Saved data entries:

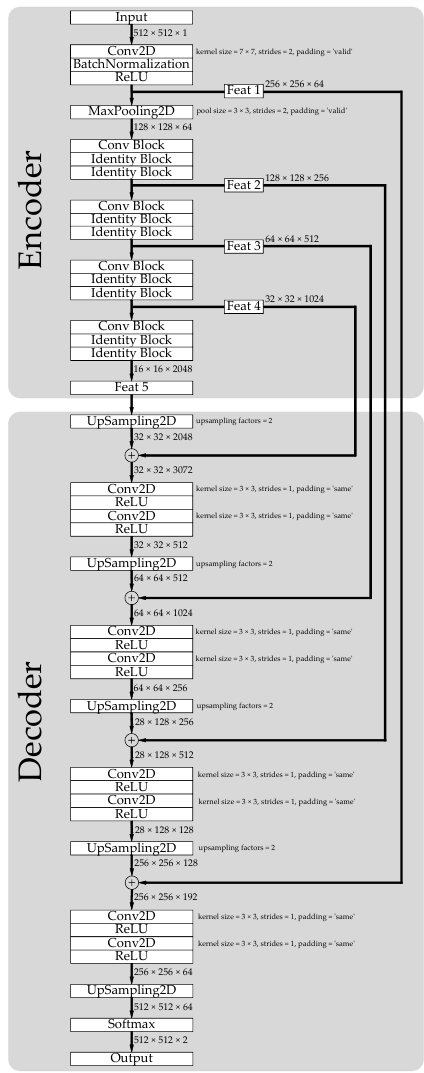
Figure 4. ResNet semantic segmentation network with UNet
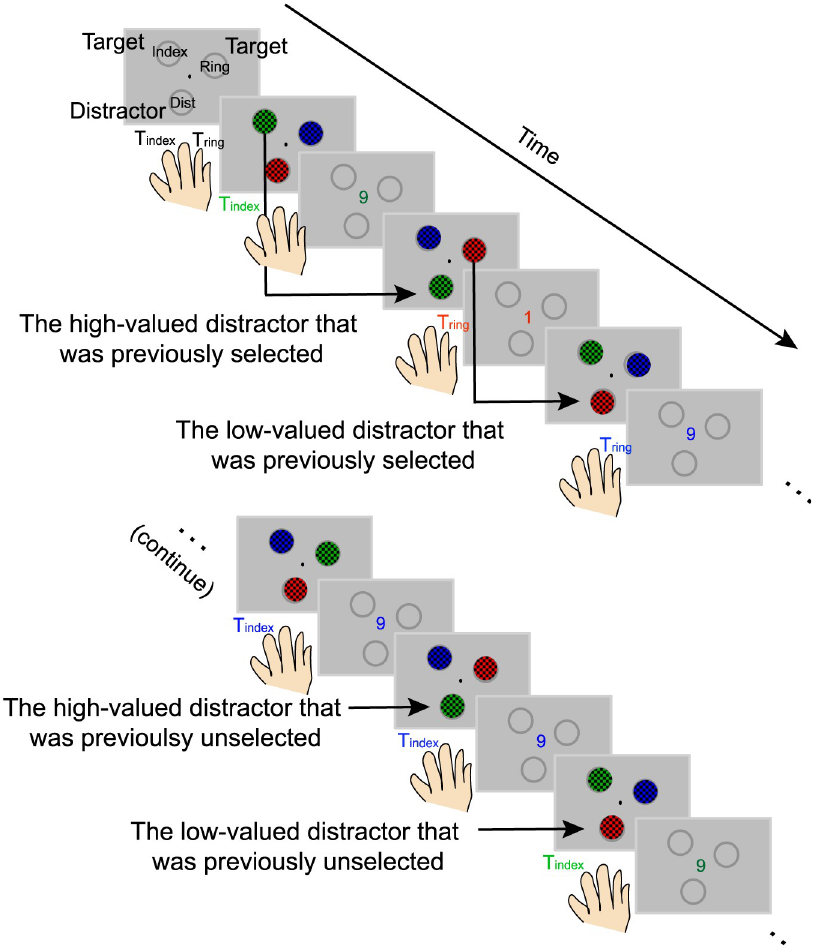
Fig 1. Value-based decision-making task. Participants selected 1 of the 2 target stimuli to learn values associated with their colors while ignoring a task-irrelevant distractor that could never be selected and was thus unactionable. Across trials, the colors of the targets and the distractor changed randomly so that the distractor color on a given trial could match the color of a previously selected target that yielded either a low or a high monetary reward (i.e., low- or high- valued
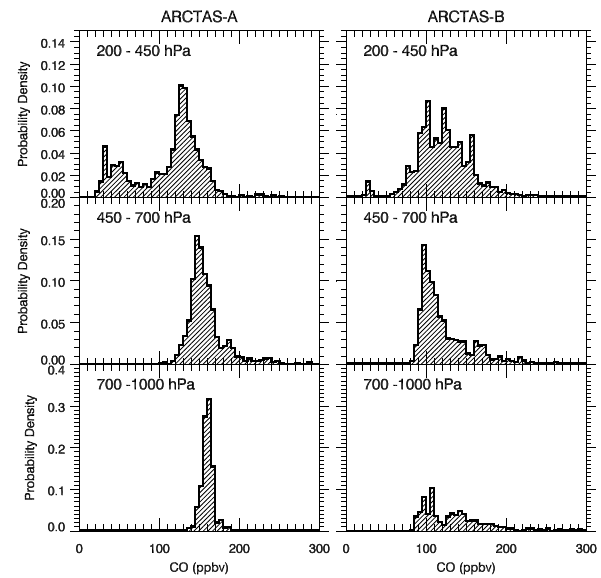
Fig. 2. The probability distribution function (PDF) of observed CO along DC-8 flight tracks for ARCTAS-A (left column) and ARCTAS-B (right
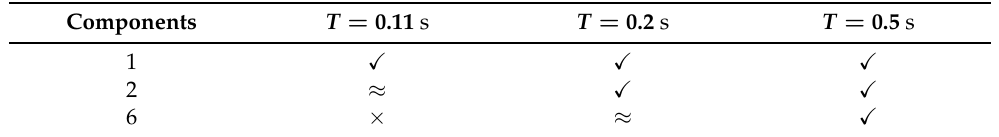
Figure 12. Example of interaction with multiple components. ( a ) the two components are perfectly aligned on the blade before the free fall; ( b ) one component is falling on the other which is starting the free falling motion. The four-bar linkage system is highlighted in red, while the blades are highlighted in green. Table 5. Experimental results of multiple rotations with different T and a different number of components. The blades are proven to be very effective by design with few components, but for small T and a high number of components some problems may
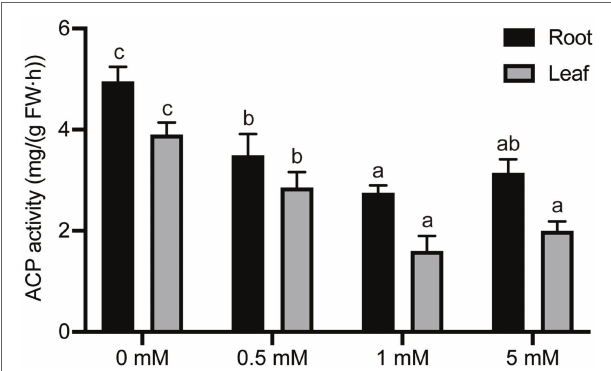
FIGURE 6 | The effect of different P treatments on the acid phosphatase (ACP) activity in pear seedlings. Response of intercellular ACP activity in pear seedling root and leaf tissue to P concentration. Data are presented as mean ± standard deviation of three replicates, and each replicate is based on measurements made from three plants. Samples in a bar chart with a common superscript letter are not significantly different ( p > 0.05), according to the Duncan’s multiple range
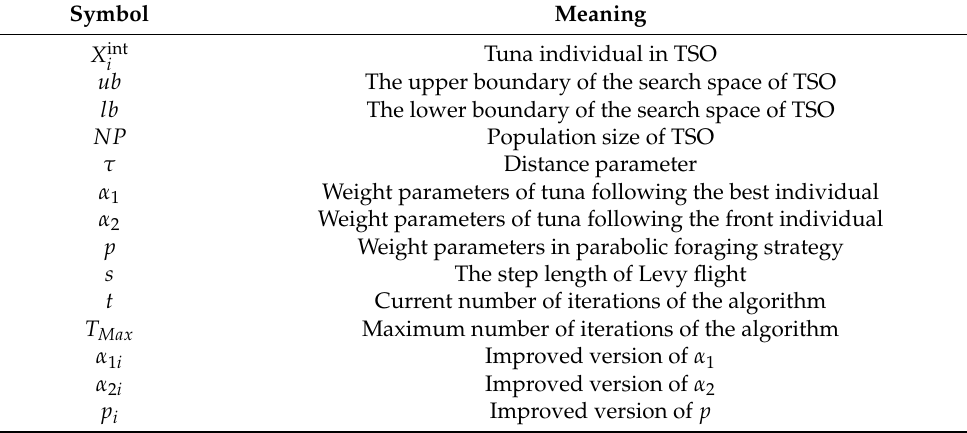
Table 1. Explanation of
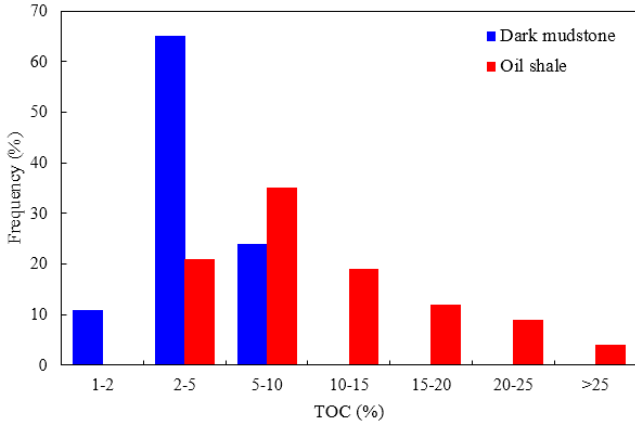
Figure 4. TOC distribution for source rocks in Chang 7 in the Ordos Basin.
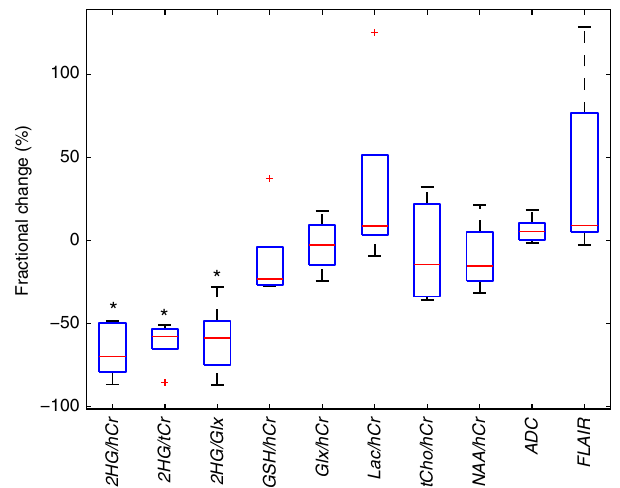
Fig. 3 Boxplot of the fractional changes for the mean values averaged over the tumor ROI. Box size represents the fi rst and third quartiles, and horizontal red line indicates the median. Statistical signi fi cant changes are indicated by the * symbol ( P <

WORK INSTRUCTION
From the line that contains "Figure 4. TOC" to the last line of the data above, inclusive, transcribe every line exactly and only those lines, omitting pictures.

ANSWER TO THIS EXERCISE
Figure 4. TOC distribution for source rocks in Chang 7 in the Ordos Basin.
Fig. 3 Boxplot of the fractional changes for the mean values averaged over the tumor ROI. Box size represents the fi rst and third quartiles, and horizontal red line indicates the median. Statistical signi fi cant changes are indicated by the * symbol ( P <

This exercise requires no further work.